GNAT implements the full required set of capabilities described in the
Ada 95 reference manual, but also goes much beyond this, and in particular
an effort has been made to be compatible with existing Ada 83 usage to the
greatest extent possible.
A few cases exist in which Ada 83 compiler behavior is incompatible with
requirements in the Ada 95 reference manual. These are instances of
intentional or accidental dependence on specific implementation dependent
characteristics of these Ada 83 compilers. The following is a list of
the cases most likely to arise in existing legacy Ada 83 code.
- Implicit Packing
- Some Ada 83 compilers allowed a Size specification to cause implicit
packing of an array or record.
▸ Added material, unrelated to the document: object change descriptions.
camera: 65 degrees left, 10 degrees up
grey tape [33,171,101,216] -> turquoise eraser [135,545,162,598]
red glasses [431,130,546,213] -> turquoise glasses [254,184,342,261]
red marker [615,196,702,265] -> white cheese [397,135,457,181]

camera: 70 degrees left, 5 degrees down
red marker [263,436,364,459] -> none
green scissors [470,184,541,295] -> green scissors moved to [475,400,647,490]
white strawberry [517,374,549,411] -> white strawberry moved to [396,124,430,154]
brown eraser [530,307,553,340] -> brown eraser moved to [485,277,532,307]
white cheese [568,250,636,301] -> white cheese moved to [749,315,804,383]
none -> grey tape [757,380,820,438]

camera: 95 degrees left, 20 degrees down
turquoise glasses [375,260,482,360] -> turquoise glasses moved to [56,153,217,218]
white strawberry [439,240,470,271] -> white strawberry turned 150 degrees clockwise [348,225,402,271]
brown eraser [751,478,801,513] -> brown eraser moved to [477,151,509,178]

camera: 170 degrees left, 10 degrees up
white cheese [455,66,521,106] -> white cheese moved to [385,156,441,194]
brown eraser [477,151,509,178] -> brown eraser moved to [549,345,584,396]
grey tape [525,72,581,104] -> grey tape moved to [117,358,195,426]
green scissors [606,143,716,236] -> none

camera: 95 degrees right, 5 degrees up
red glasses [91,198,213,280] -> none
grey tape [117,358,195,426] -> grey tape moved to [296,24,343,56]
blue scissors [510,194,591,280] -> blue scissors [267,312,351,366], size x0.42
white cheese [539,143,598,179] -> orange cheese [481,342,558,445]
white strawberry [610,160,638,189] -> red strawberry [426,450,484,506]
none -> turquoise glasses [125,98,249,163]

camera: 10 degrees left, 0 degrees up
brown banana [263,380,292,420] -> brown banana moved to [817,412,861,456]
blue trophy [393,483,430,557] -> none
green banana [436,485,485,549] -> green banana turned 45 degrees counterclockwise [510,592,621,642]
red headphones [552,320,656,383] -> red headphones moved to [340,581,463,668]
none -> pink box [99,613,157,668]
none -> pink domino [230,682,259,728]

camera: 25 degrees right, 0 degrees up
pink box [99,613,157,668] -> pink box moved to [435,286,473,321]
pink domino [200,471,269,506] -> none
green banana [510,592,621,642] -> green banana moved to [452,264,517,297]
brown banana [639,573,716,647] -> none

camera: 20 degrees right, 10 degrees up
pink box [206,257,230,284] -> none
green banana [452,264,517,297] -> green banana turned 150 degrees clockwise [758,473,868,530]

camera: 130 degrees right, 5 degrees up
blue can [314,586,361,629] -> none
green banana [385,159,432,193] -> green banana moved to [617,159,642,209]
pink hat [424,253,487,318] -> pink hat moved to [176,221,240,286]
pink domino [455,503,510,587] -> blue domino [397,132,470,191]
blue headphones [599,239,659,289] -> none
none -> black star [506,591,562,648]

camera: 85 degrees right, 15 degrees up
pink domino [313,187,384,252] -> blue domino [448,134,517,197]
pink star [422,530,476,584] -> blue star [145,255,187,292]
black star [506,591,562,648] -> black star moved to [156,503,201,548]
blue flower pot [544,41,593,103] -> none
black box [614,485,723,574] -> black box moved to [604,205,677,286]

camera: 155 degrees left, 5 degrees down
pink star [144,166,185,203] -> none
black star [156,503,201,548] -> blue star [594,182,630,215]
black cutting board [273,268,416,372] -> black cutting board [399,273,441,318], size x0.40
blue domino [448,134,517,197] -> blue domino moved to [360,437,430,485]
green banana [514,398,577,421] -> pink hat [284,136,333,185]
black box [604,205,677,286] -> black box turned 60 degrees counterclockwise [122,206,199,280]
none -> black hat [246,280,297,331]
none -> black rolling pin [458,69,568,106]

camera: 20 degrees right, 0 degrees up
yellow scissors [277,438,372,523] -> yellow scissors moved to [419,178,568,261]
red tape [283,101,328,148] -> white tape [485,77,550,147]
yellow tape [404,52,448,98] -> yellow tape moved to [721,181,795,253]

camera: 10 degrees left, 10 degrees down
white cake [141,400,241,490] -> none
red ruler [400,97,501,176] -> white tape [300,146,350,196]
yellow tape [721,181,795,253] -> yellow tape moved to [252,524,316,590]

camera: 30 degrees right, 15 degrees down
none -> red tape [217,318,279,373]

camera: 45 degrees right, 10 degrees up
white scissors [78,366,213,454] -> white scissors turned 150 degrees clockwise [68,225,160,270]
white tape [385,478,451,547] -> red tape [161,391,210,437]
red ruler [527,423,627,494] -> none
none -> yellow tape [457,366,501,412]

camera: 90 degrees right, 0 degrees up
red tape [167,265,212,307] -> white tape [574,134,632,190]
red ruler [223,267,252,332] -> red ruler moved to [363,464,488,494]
This could cause expensive implicit
conversions for change of representation in the presence of derived
types, and the Ada design intends to avoid this possibility.
Subsequent AI's were issued to make it clear that such implicit
change of representation in response to a Size clause is inadvisable,
and this recommendation is represented explicitly in the Ada 95 RM
as implementation advice that is followed by GNAT.
The problem will show up as an error
message rejecting the size clause. The fix is simply to provide
the explicit pragma Pack, or for more fine tuned control, provide
a Component_Size clause.
- Meaning of Size Attribute
- The Size attribute in Ada 95 for discrete types is defined as being the
minimal number of bits required to hold values of the type. For example,
on a 32-bit machine, the size of Natural will typically be 31 and not
32 (since no sign bit is required). Some Ada 83 compilers gave 31, and
some 32 in this situation. This problem will usually show up as a compile
time error, but not always. It is a good idea to check all uses of the
'Size attribute when porting Ada 83 code. The GNAT specific attribute
Object_Size can provide a useful way of duplicating the behavior of
some Ada 83 compiler systems.
- Size of Access Types
- A common assumption in Ada 83 code is that an access type is in fact a pointer,
and that therefore it will be the same size as a System.Address value. This
assumption is true for GNAT in most cases with one exception. For the case of
a pointer to an unconstrained array type (where the bounds may vary from one
value of the access type to another), the default is to use a "fat pointer",
which is represented as two separate pointers, one to the bounds, and one to
the array. This representation has a number of advantages, including improved
efficiency. However, it may cause some difficulties in porting existing Ada 83
code which makes the assumption that, for example, pointers fit in 32 bits on
a machine with 32-bit addressing.
To get around this problem, GNAT also permits the use of "thin pointers" for
access types in this case (where the designated type is an unconstrained array
type). These thin pointers are indeed the same size as a System.Address value.
To specify a thin pointer, use a size clause for the type, for example:
type X is access all String;
for X'Size use Standard'Address_Size;
which will cause the type X to be represented using a single pointer. When using
this representation, the bounds are right behind the array. This representation
is slightly less efficient, and does not allow quite such flexibility in the
use of foreign pointers or in using the Unrestricted_Access attribute to create
pointers to non-aliased objects. But for any standard portable use of the access
type it will work in a functionally correct manner and allow porting of existing
code. Note that another way of forcing a thin pointer representation is to use
a component size clause for the element size in an array, or a record
representation clause for an access field in a record.